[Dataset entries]
++++++++++++++++++++

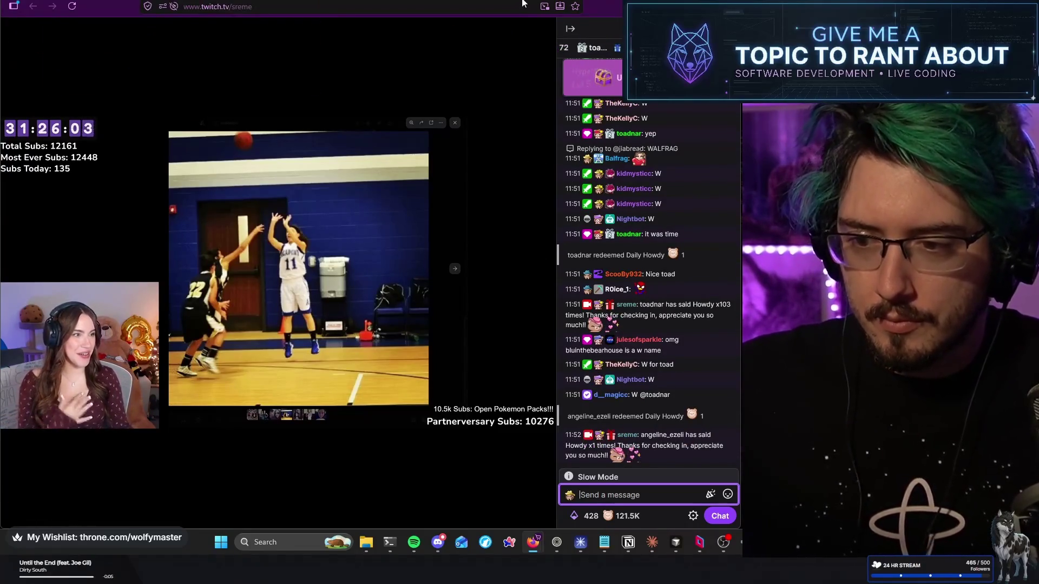
key(alt+Tab)
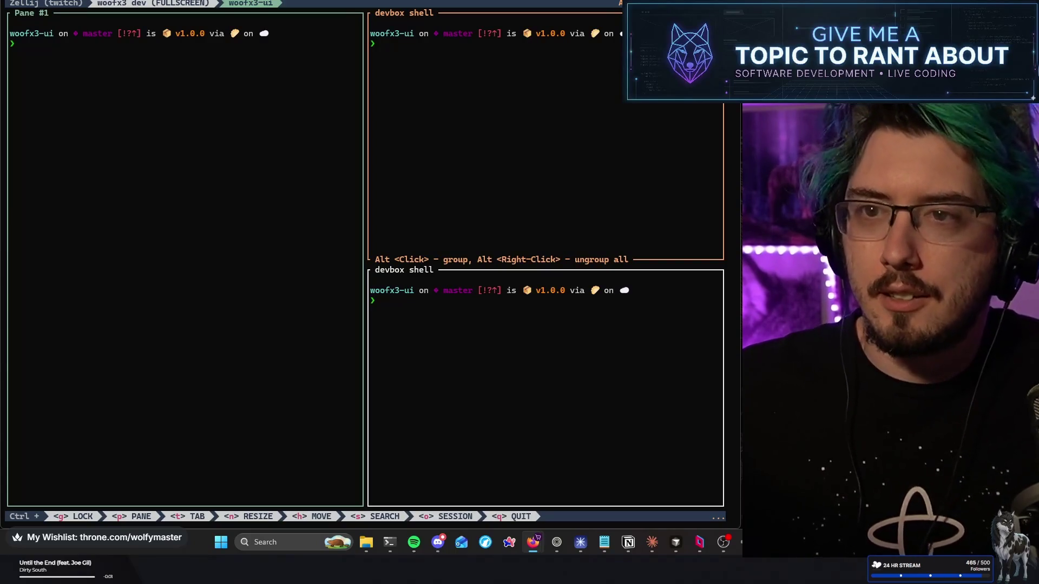
Return from Zellij to the sreme Twitch stream window with Alt+Tab
key(alt+Tab)
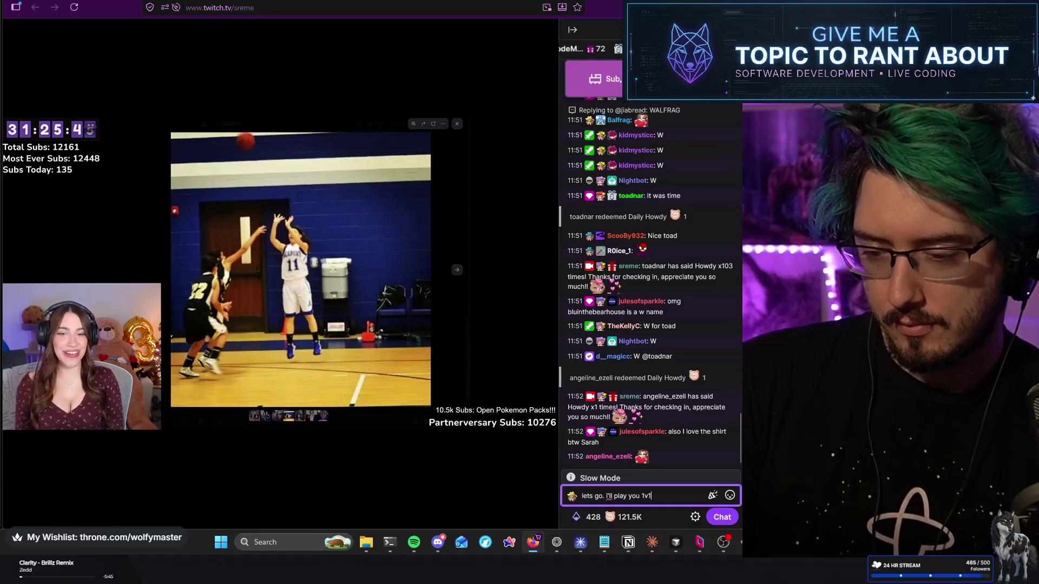
Post 'lets go. I'll play you 1v1.' in the sreme chat and open a blank Firefox tab
key(Return)
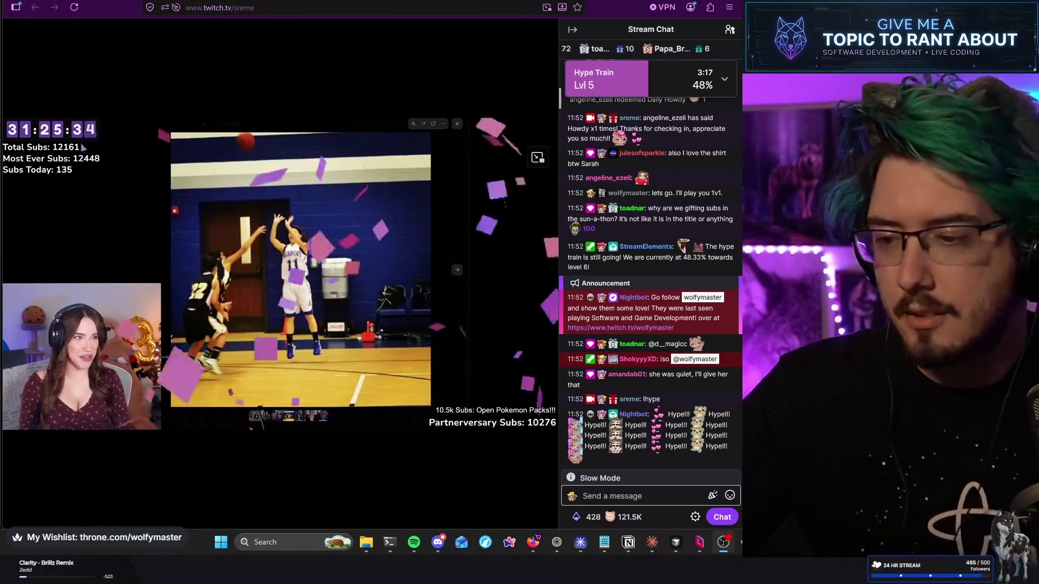
mouse_move(540, 242)
click(644, 496)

++++++++++++++++++++

WORK TASK: In the data above, find the line with "Return from Zellij" and repeat it and every line after it through the end, exactly; leave the pictures out.

SOLVED EXERCISE:
Return from Zellij to the sreme Twitch stream window with Alt+Tab
key(alt+Tab)
Post 'lets go. I'll play you 1v1.' in the sreme chat and open a blank Firefox tab
key(Return)
mouse_move(540, 242)
click(644, 496)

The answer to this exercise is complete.